> WHAT TO PRODUCE
Each line of the records that holds "following" should be shown in full.

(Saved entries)
|---|

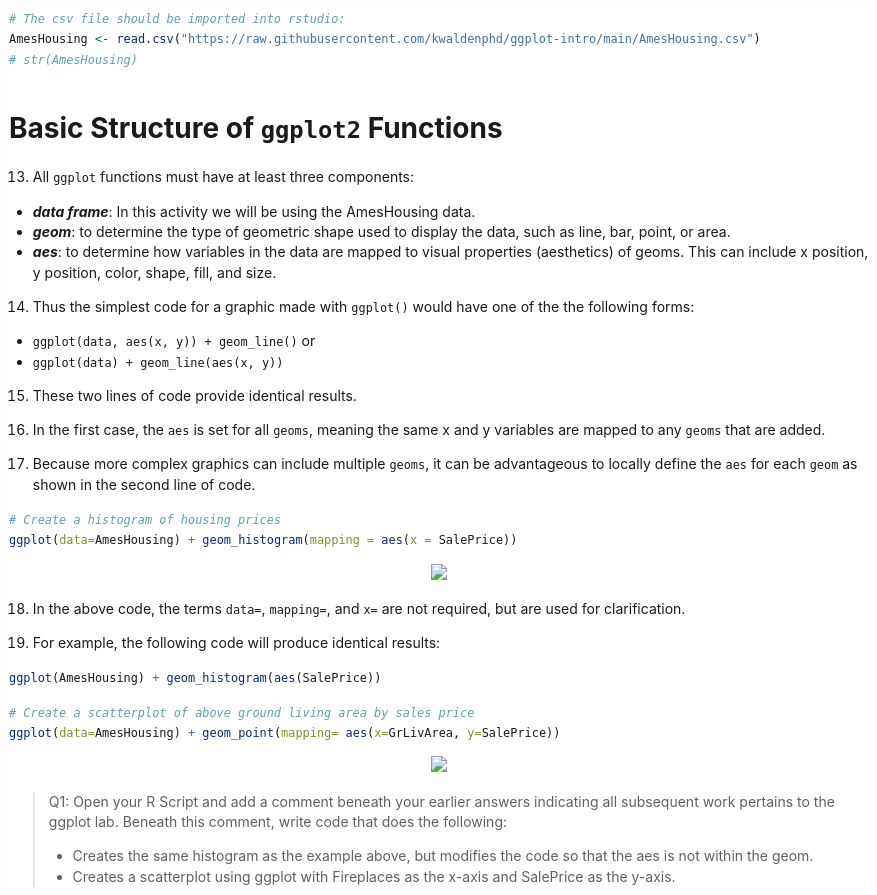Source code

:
 ```R
# The csv file should be imported into rstudio:
AmesHousing <- read.csv("https://raw.githubusercontent.com/kwaldenphd/ggplot-intro/main/AmesHousing.csv")
# str(AmesHousing)
```

# Basic Structure of `ggplot2` Functions

13. All `ggplot` functions must have at least three components:
- ***data frame***: In this activity we will be using the AmesHousing data.
- ***geom***: to determine the type of geometric shape used to display the data, such as line, bar, point, or area.
- ***aes***: to determine how variables in the data are mapped to visual properties (aesthetics) of geoms. This can include x position, y position, color, shape, fill, and size.

14. Thus the simplest code for a graphic made with `ggplot()` would have one of the the following forms:
- `ggplot(data, aes(x, y)) + geom_line()`
or
- `ggplot(data) + geom_line(aes(x, y))`

15. These two lines of code provide identical results. 

16. In the first case, the `aes` is set for all `geoms`, meaning the same x and y variables are mapped to any `geoms` that are added. 

17. Because more complex graphics can include multiple `geoms`, it can be advantageous to locally define the `aes` for each `geom` as shown in the second line of code.

```R
# Create a histogram of housing prices
ggplot(data=AmesHousing) + geom_histogram(mapping = aes(x = SalePrice))
```

<p align="center"><a href="https://github.com/kwaldenphd/ggplot-intro/blob/main/Figure_1.png?raw=true"><img class="aligncenter" src="https://github.com/kwaldenphd/ggplot-intro/blob/main/Figure_1.png?raw=true" /></a></p>

18. In the above code, the terms `data=`, `mapping=`, and `x=` are not required, but are used for clarification. 

19. For example, the following code will produce identical results: 

```R
ggplot(AmesHousing) + geom_histogram(aes(SalePrice))
```

```R
# Create a scatterplot of above ground living area by sales price
ggplot(data=AmesHousing) + geom_point(mapping= aes(x=GrLivArea, y=SalePrice))
```

<p align="center"><a href="https://github.com/kwaldenphd/ggplot-intro/blob/main/Figure_2.png?raw=true"><img class="aligncenter" src="https://github.com/kwaldenphd/ggplot-intro/blob/main/Figure_2.png?raw=true" /></a></p>

<blockquote>Q1: Open your R Script and add a comment beneath your earlier answers indicating all subsequent work pertains to the ggplot lab. Beneath this comment, write code that does the following:
 <ul>
  <li>Creates the same histogram as the example above, but modifies the code so that the aes is not within the geom.</li>
  <li>Creates a scatterplot using ggplot with Fireplaces as the x-axis and SalePrice as the y-axis.</li>
 </ul>
 </blockquote>
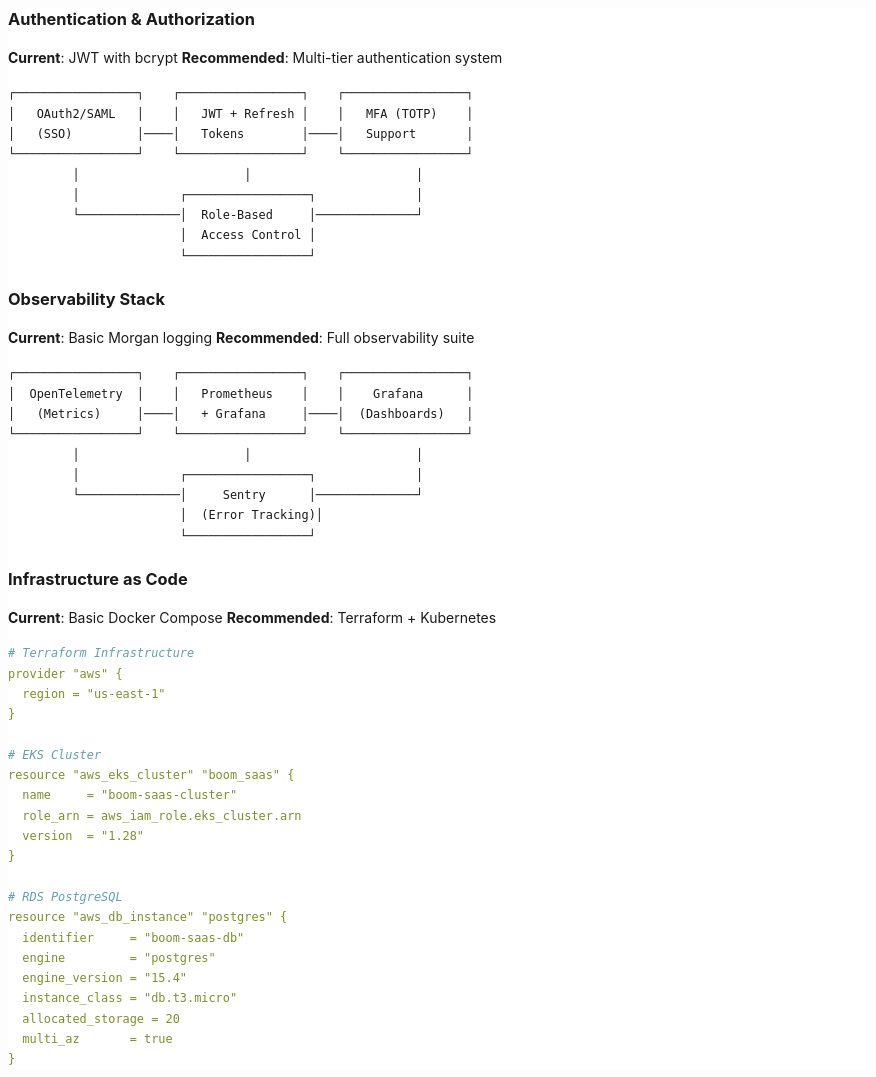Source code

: ### Authentication & Authorization
**Current**: JWT with bcrypt
**Recommended**: Multi-tier authentication system

```
┌─────────────────┐    ┌─────────────────┐    ┌─────────────────┐
│   OAuth2/SAML   │    │   JWT + Refresh │    │   MFA (TOTP)    │
│   (SSO)         │────│   Tokens        │────│   Support       │
└─────────────────┘    └─────────────────┘    └─────────────────┘
         │                       │                       │
         │              ┌─────────────────┐              │
         └──────────────│  Role-Based     │──────────────┘
                        │  Access Control │
                        └─────────────────┘
```

### Observability Stack
**Current**: Basic Morgan logging
**Recommended**: Full observability suite

```
┌─────────────────┐    ┌─────────────────┐    ┌─────────────────┐
│  OpenTelemetry  │    │   Prometheus    │    │    Grafana      │
│   (Metrics)     │────│   + Grafana     │────│  (Dashboards)   │
└─────────────────┘    └─────────────────┘    └─────────────────┘
         │                       │                       │
         │              ┌─────────────────┐              │
         └──────────────│     Sentry      │──────────────┘
                        │  (Error Tracking)│
                        └─────────────────┘
```

### Infrastructure as Code
**Current**: Basic Docker Compose
**Recommended**: Terraform + Kubernetes

```yaml
# Terraform Infrastructure
provider "aws" {
  region = "us-east-1"
}

# EKS Cluster
resource "aws_eks_cluster" "boom_saas" {
  name     = "boom-saas-cluster"
  role_arn = aws_iam_role.eks_cluster.arn
  version  = "1.28"
}

# RDS PostgreSQL
resource "aws_db_instance" "postgres" {
  identifier     = "boom-saas-db"
  engine         = "postgres"
  engine_version = "15.4"
  instance_class = "db.t3.micro"
  allocated_storage = 20
  multi_az       = true
}
```
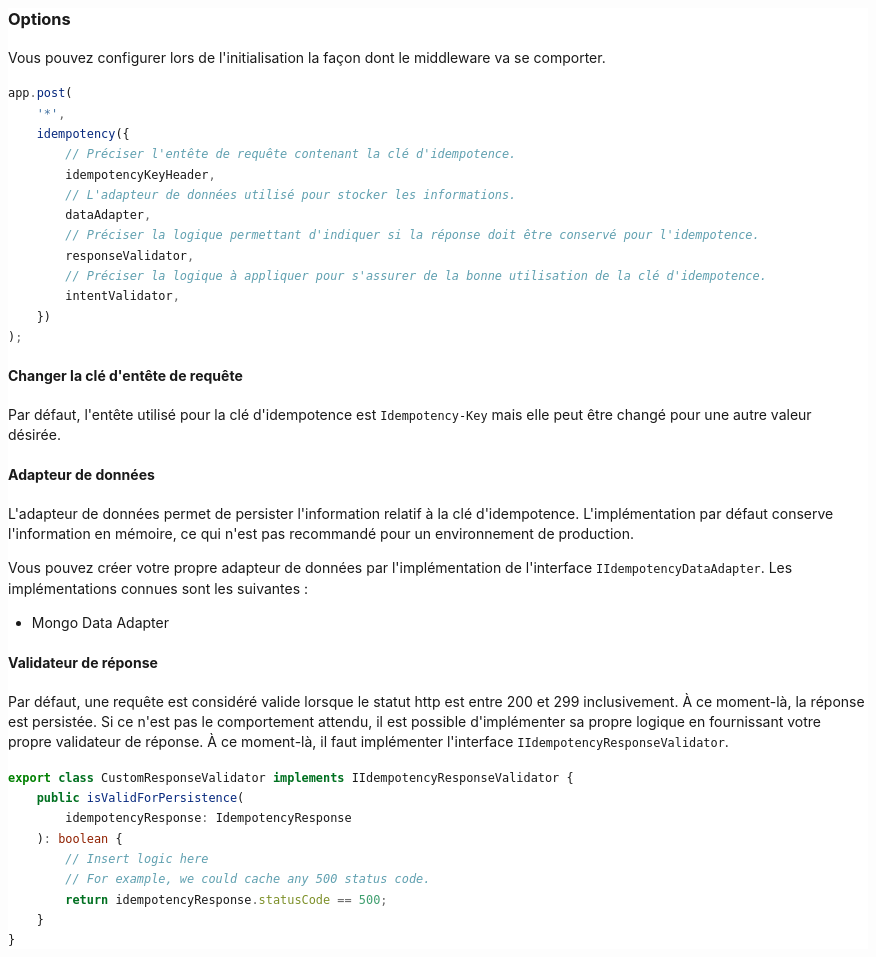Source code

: ### Options

Vous pouvez configurer lors de l'initialisation la façon dont le middleware va se comporter.

```javascript
app.post(
    '*',
    idempotency({
        // Préciser l'entête de requête contenant la clé d'idempotence.
        idempotencyKeyHeader,
        // L'adapteur de données utilisé pour stocker les informations.
        dataAdapter,
        // Préciser la logique permettant d'indiquer si la réponse doit être conservé pour l'idempotence.
        responseValidator,
        // Préciser la logique à appliquer pour s'assurer de la bonne utilisation de la clé d'idempotence.
        intentValidator,
    })
);
```

#### Changer la clé d'entête de requête

Par défaut, l'entête utilisé pour la clé d'idempotence est `Idempotency-Key` mais elle peut être changé pour une autre valeur désirée.

#### Adapteur de données

L'adapteur de données permet de persister l'information relatif à la clé d'idempotence. L'implémentation par défaut conserve l'information en mémoire, ce qui n'est pas recommandé pour un environnement de production.

Vous pouvez créer votre propre adapteur de données par l'implémentation de l'interface `IIdempotencyDataAdapter`. Les implémentations connues sont les suivantes :

-   Mongo Data Adapter

#### Validateur de réponse

Par défaut, une requête est considéré valide lorsque le statut http est entre 200 et 299 inclusivement. À ce moment-là, la réponse est persistée. Si ce n'est pas le comportement attendu, il est possible d'implémenter sa propre logique en fournissant votre propre validateur de réponse. À ce moment-là, il faut implémenter l'interface `IIdempotencyResponseValidator`.

```typescript
export class CustomResponseValidator implements IIdempotencyResponseValidator {
    public isValidForPersistence(
        idempotencyResponse: IdempotencyResponse
    ): boolean {
        // Insert logic here
        // For example, we could cache any 500 status code.
        return idempotencyResponse.statusCode == 500;
    }
}
```
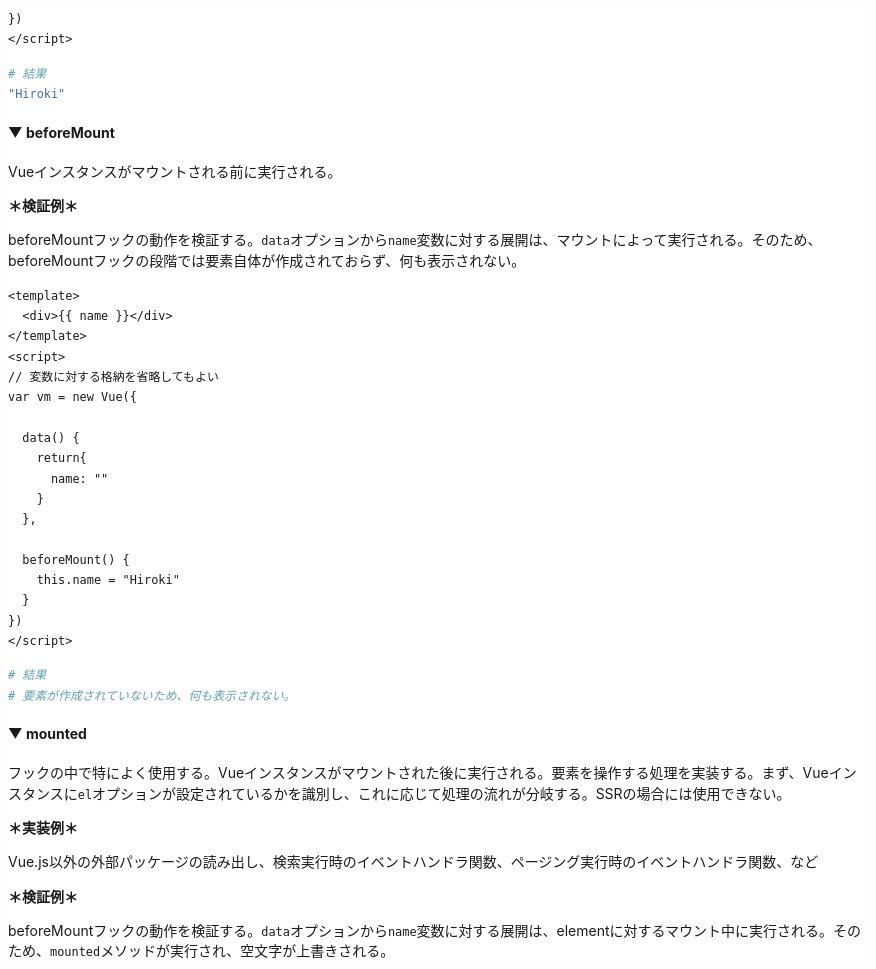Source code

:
 ```vue
})
</script>
```

```bash
# 結果
"Hiroki"
```

#### ▼ beforeMount

Vueインスタンスがマウントされる前に実行される。

**＊検証例＊**

beforeMountフックの動作を検証する。```data```オプションから```name```変数に対する展開は、マウントによって実行される。そのため、beforeMountフックの段階では要素自体が作成されておらず、何も表示されない。

```vue
<template>
  <div>{{ name }}</div>
</template>
<script>
// 変数に対する格納を省略してもよい
var vm = new Vue({
    
  data() {
    return{
      name: ""
    }
  },
    
  beforeMount() {
    this.name = "Hiroki"
  }
})
</script>
```

```bash
# 結果
# 要素が作成されていないため、何も表示されない。
```

#### ▼ mounted

フックの中で特によく使用する。Vueインスタンスがマウントされた後に実行される。要素を操作する処理を実装する。まず、Vueインスタンスに```el```オプションが設定されているかを識別し、これに応じて処理の流れが分岐する。SSRの場合には使用できない。

**＊実装例＊**

Vue.js以外の外部パッケージの読み出し、検索実行時のイベントハンドラ関数、ページング実行時のイベントハンドラ関数、など

**＊検証例＊**

beforeMountフックの動作を検証する。```data```オプションから```name```変数に対する展開は、elementに対するマウント中に実行される。そのため、```mounted```メソッドが実行され、空文字が上書きされる。
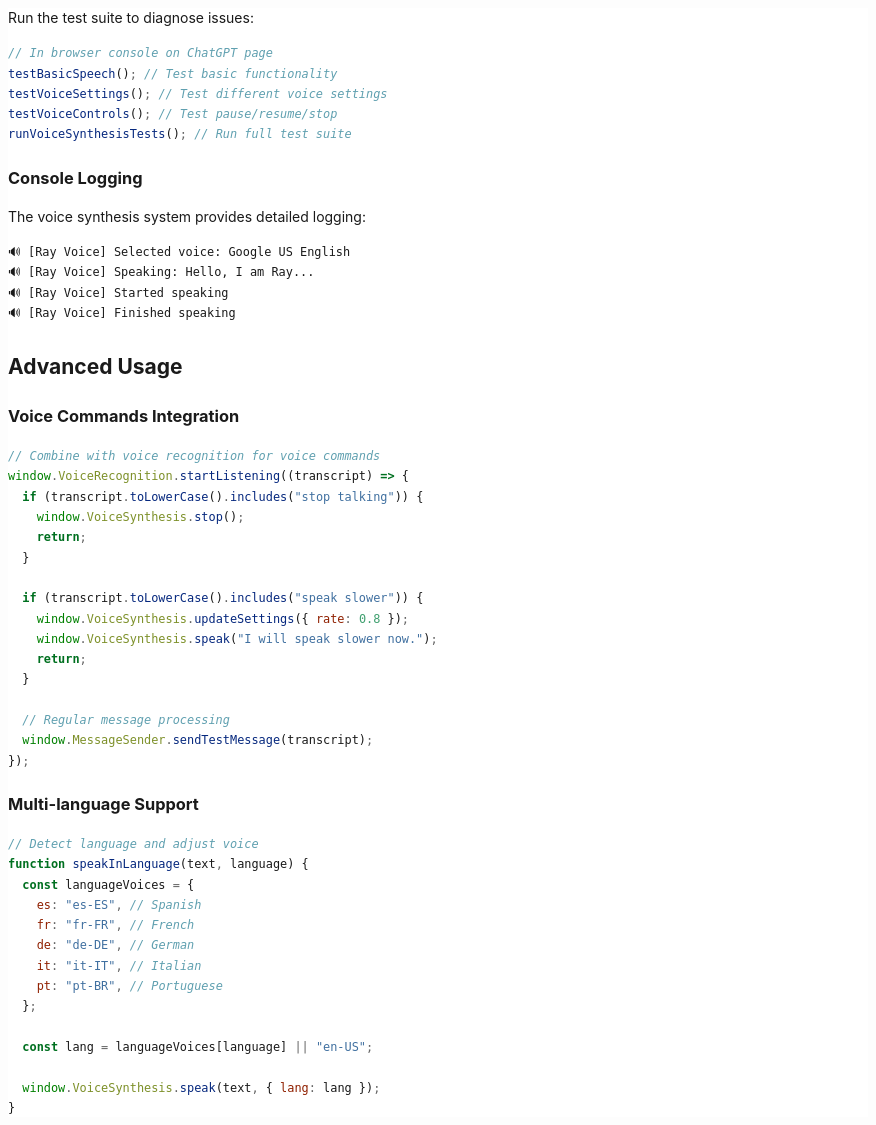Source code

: Run the test suite to diagnose issues:

```javascript
// In browser console on ChatGPT page
testBasicSpeech(); // Test basic functionality
testVoiceSettings(); // Test different voice settings
testVoiceControls(); // Test pause/resume/stop
runVoiceSynthesisTests(); // Run full test suite
```

### Console Logging

The voice synthesis system provides detailed logging:

```
🔊 [Ray Voice] Selected voice: Google US English
🔊 [Ray Voice] Speaking: Hello, I am Ray...
🔊 [Ray Voice] Started speaking
🔊 [Ray Voice] Finished speaking
```

## Advanced Usage

### Voice Commands Integration

```javascript
// Combine with voice recognition for voice commands
window.VoiceRecognition.startListening((transcript) => {
  if (transcript.toLowerCase().includes("stop talking")) {
    window.VoiceSynthesis.stop();
    return;
  }

  if (transcript.toLowerCase().includes("speak slower")) {
    window.VoiceSynthesis.updateSettings({ rate: 0.8 });
    window.VoiceSynthesis.speak("I will speak slower now.");
    return;
  }

  // Regular message processing
  window.MessageSender.sendTestMessage(transcript);
});
```

### Multi-language Support

```javascript
// Detect language and adjust voice
function speakInLanguage(text, language) {
  const languageVoices = {
    es: "es-ES", // Spanish
    fr: "fr-FR", // French
    de: "de-DE", // German
    it: "it-IT", // Italian
    pt: "pt-BR", // Portuguese
  };

  const lang = languageVoices[language] || "en-US";

  window.VoiceSynthesis.speak(text, { lang: lang });
}
```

|---|

> SOLUTION TO THE PROBLEM
14. Thus the simplest code for a graphic made with `ggplot()` would have one of the the following forms:
19. For example, the following code will produce identical results: 
<blockquote>Q1: Open your R Script and add a comment beneath your earlier answers indicating all subsequent work pertains to the ggplot lab. Beneath this comment, write code that does the following:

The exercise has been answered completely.